Nathalie sait bien qu'il faut qu'elle commence par rafraîchir son CV. Elle sait bien que comme la salade, le CV est une feuille fragile et qui ne supporte pas la péremption. Or, comme la salade,
le CV doit être appétissant.
Donc Nathalie prend son courage à deux mains, l'ordinateur de sa fille, et recherche le dernier enregistrement de son fichier CV. Evidemment elle ne le trouve pas, et elle doit, laborieusement,
tout recommencer.
L'exercice de se pencher sur sa vie par le filtre du CV a quelque chose de douloureux - chameau par le chas de l'aiguille. Et puis toutes ces béances qu'il faut colmater par
des assemblages judicieux de dates, par des formulations adroites.

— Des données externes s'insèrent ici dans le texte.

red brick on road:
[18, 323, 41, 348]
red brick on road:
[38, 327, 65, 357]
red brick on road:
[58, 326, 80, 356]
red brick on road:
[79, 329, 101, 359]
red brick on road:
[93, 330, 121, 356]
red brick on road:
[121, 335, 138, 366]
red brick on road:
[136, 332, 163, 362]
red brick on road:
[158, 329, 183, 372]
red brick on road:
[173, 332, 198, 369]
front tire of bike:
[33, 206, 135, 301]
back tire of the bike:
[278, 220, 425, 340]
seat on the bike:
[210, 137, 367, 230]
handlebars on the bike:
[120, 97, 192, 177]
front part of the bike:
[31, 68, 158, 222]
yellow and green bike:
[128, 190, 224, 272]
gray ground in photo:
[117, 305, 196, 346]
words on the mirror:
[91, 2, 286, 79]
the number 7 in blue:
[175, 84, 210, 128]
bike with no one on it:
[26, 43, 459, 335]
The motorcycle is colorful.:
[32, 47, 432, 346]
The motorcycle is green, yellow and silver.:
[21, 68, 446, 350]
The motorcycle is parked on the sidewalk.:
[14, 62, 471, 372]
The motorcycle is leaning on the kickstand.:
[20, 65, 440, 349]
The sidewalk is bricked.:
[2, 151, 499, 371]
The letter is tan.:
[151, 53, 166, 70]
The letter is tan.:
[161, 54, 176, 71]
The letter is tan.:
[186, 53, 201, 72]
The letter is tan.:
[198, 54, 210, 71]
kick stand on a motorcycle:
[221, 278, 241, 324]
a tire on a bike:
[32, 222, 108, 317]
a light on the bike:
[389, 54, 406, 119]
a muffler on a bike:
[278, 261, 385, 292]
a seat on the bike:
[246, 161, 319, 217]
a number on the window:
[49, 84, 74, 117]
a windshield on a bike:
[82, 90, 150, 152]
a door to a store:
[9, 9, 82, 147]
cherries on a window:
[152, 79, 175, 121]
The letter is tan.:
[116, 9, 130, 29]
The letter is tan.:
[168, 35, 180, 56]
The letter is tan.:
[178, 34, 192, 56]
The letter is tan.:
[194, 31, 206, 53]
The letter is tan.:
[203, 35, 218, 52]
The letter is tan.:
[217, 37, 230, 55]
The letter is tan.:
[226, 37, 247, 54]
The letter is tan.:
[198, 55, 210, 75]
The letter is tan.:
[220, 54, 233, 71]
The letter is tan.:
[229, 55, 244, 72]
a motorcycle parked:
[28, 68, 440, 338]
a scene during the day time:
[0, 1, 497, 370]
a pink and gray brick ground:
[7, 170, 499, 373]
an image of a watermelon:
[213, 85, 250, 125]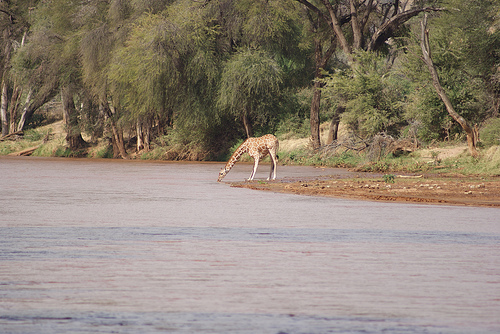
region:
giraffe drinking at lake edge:
[216, 132, 280, 184]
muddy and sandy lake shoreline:
[232, 172, 498, 205]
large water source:
[0, 154, 498, 332]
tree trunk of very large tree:
[325, 0, 418, 93]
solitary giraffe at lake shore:
[0, 133, 498, 331]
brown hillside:
[227, 119, 349, 148]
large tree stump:
[369, 132, 411, 156]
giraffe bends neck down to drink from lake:
[212, 134, 282, 184]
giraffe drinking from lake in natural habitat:
[0, 0, 498, 331]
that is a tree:
[11, 85, 56, 131]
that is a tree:
[0, 63, 15, 130]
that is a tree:
[106, 85, 124, 165]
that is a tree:
[53, 70, 75, 145]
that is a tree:
[341, 25, 363, 81]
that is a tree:
[424, 48, 466, 139]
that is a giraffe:
[213, 122, 291, 185]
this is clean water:
[320, 273, 360, 288]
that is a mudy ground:
[379, 176, 423, 199]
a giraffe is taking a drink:
[16, 14, 475, 262]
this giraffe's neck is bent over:
[203, 123, 301, 199]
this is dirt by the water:
[224, 162, 495, 226]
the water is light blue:
[34, 184, 384, 304]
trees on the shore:
[19, 48, 221, 179]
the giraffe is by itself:
[180, 116, 497, 232]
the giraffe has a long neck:
[184, 132, 252, 194]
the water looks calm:
[16, 169, 259, 321]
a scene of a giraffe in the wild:
[15, 16, 477, 316]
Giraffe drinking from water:
[213, 132, 283, 182]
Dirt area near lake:
[308, 183, 385, 195]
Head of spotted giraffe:
[212, 166, 232, 180]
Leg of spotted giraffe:
[251, 153, 262, 184]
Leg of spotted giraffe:
[270, 150, 280, 180]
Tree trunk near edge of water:
[105, 116, 126, 157]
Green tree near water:
[118, 40, 156, 88]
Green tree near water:
[228, 61, 264, 88]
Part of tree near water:
[251, 8, 298, 41]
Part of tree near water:
[26, 34, 52, 68]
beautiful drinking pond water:
[116, 212, 201, 254]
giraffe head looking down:
[207, 156, 232, 190]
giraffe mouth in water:
[216, 176, 223, 186]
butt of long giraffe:
[265, 127, 280, 149]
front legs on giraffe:
[247, 158, 264, 186]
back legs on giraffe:
[269, 147, 279, 185]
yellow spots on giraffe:
[249, 138, 264, 150]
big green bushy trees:
[123, 31, 270, 124]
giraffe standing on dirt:
[199, 116, 289, 191]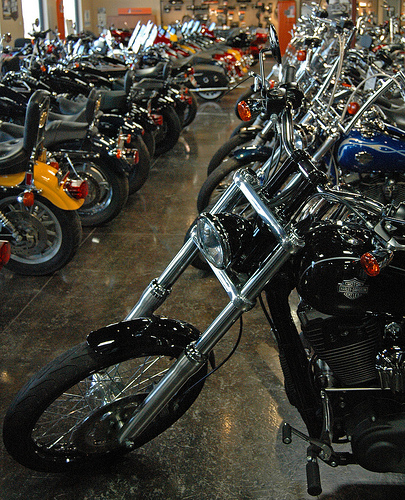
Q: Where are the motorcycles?
A: In a shop.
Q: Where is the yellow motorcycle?
A: On the left.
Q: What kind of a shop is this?
A: Motorcycle shop.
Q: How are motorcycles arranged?
A: In rows.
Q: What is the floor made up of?
A: Big tiles.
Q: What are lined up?
A: Motorcycles.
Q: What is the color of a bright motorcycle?
A: Yellow.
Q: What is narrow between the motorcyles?
A: The aisie.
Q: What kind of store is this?
A: A motorcycle store.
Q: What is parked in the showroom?
A: Motorcycles.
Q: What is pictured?
A: Many motorcycles.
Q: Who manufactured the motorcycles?
A: Harley Davidson.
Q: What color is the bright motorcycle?
A: Yellow.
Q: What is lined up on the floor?
A: Motorcycles.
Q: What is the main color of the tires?
A: Black.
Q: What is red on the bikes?
A: Brake lights.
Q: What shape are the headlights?
A: Circle.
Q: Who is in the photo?
A: No one.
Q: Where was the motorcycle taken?
A: Motorcycle shop.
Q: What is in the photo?
A: Motorcycles.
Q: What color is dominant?
A: Black.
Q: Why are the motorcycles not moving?
A: Because they are parked.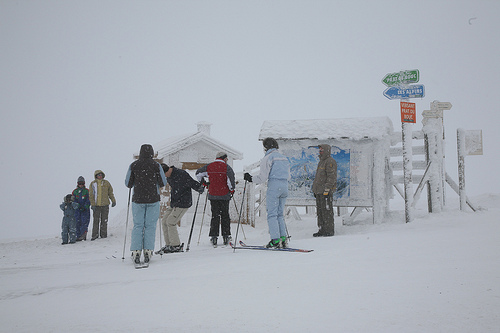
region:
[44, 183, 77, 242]
this is a person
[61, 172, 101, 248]
this is a person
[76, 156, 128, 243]
this is a person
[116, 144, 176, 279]
this is a person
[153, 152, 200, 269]
this is a person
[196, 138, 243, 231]
this is a person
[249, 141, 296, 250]
this is a person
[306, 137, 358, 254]
this is a person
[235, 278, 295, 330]
this is white snow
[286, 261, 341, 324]
this is white snow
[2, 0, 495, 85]
the sky is gray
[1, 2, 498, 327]
a complete white out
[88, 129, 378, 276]
the people on the snow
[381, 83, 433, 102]
blue sign on the post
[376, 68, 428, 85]
green sign on the pole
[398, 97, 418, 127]
red sign on the pole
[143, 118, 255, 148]
snow on the roof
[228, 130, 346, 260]
the man on the skis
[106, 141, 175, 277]
the person on the skis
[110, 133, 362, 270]
the people are skiing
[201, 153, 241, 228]
a man in a red jacket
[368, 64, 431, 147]
more than one directional signs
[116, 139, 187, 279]
a person in blue pants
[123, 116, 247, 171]
a building beyond people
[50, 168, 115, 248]
a group of people standing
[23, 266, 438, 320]
lots of snow on the ground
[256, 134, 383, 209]
a sign on a building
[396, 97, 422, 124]
a red sign with white lettering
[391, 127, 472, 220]
a fence covered in snow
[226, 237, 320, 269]
a pair of skis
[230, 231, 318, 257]
Woman on skis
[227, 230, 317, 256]
Woman is on skis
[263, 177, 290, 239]
Woman wearing pants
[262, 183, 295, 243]
Woman is wearing pants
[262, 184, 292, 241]
Woman wearing blue pants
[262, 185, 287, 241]
Woman is wearing blue pants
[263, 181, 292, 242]
Woman wearing light blue pants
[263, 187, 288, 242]
Woman is wearing light blue pants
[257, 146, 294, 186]
Woman wearing a light blue jacket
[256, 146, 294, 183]
Woman is wearing a light blue jacket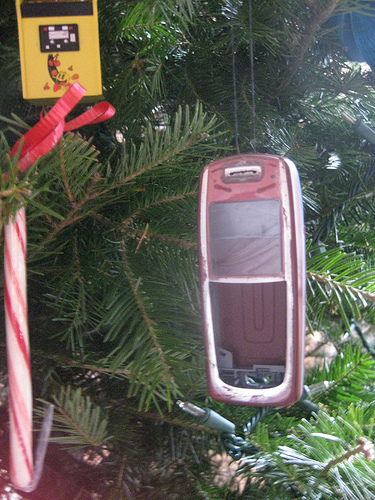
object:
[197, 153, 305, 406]
phone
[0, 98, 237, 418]
tree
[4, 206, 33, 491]
candy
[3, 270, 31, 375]
red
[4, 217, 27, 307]
white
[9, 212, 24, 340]
cane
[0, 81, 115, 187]
ribbon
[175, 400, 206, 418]
white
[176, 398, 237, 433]
light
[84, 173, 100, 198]
pine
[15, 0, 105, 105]
decorations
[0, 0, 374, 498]
scene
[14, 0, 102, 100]
yellow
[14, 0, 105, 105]
object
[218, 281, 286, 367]
broken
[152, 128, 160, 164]
needles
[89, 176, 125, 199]
branches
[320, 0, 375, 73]
ornament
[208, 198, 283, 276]
clear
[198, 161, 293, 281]
screen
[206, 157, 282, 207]
piece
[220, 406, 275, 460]
cord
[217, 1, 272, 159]
strands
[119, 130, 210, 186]
twig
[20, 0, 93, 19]
black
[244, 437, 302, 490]
wires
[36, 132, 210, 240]
limb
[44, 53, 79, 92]
pac-man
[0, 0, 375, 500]
evergreen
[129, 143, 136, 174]
leaflets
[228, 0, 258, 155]
rope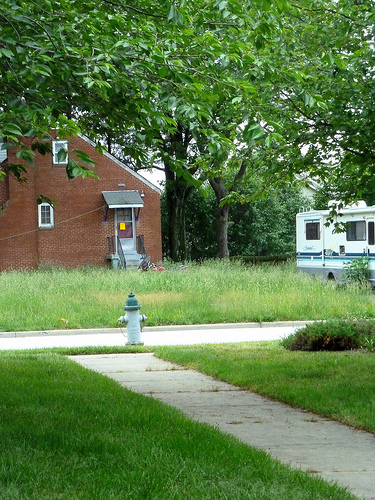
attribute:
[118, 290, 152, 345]
fire hydrant — green, blue, white, gray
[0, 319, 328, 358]
road — left to right, narrow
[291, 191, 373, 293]
rv — white, blue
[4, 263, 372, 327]
grass — yard, weeds, green, tall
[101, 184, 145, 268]
door — screen door, white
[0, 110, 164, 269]
building — brick, red, 2 story, brown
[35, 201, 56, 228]
window — white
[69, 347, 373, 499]
sidewalk — white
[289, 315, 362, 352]
bush — green, brown, low lying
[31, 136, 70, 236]
windows — white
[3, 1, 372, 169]
leaves — green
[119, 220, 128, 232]
note — yellow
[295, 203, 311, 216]
ladder — metal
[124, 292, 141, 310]
top — dark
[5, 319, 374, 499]
yard — green, grass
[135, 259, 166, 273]
motorcycle — red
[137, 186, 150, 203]
light — porch light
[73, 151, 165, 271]
wall — brick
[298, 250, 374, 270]
lines — blue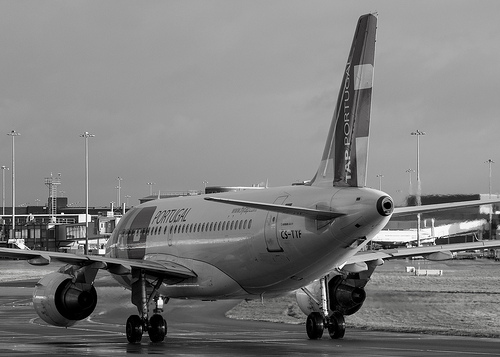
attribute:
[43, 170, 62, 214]
tower — air traffic control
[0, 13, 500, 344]
airplane — large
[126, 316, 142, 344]
wheel — black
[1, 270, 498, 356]
tarmac — runway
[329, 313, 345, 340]
wheel — black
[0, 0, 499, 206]
sky — grey, cloudy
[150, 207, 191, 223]
word — portugal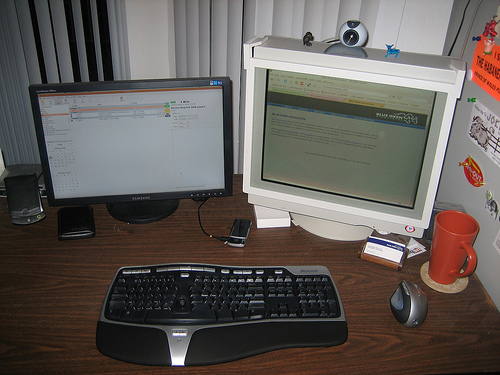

Sur les loisirs, elle note qu'elle nage, en eaux troubles d'ailleurs aujourd'hui, qu'elle dessine, même si ce n'est plus tout à
fait vrai, et puis qu'elle lit.
Notant cela, l'envie lui prend d'aller à la bibliothèque, la finalisation du CV peut bien attendre encore une heure.
Pour le choix du livre, elle allait s'en remettre au hasard, comme d'habitude.
Mais elle tombe sur ce titre, CV Roman, de Thierry Beinstingel.
Elle ouvre, elle lit cela :
"Dans nos sacoches attendent quelques individus aplatis et résumés chacun par une feuille A4. Nous attendons la fin de nos conversations pour ouvrir nos attachés-cases et présenter l'un d'entre eux à titre d'exemple, glisser d'un air entendu la feuille sous le nez du DRH."
De lire cela qu'elle sait déjà, qu'elle n'est pas la seule à devoir s'aplatir dans le rouleau compresseur du CV, lui fait sentir quelque chose qui n'est pas de la consolation, qui n'est pas de la tristesse, mais les deux en même temps. Quelque chose comme l'idée de la fraternité.
Merci à Philippe Annocque de m'avoir fait découvrir ce livre bouleversant, et cet auteur.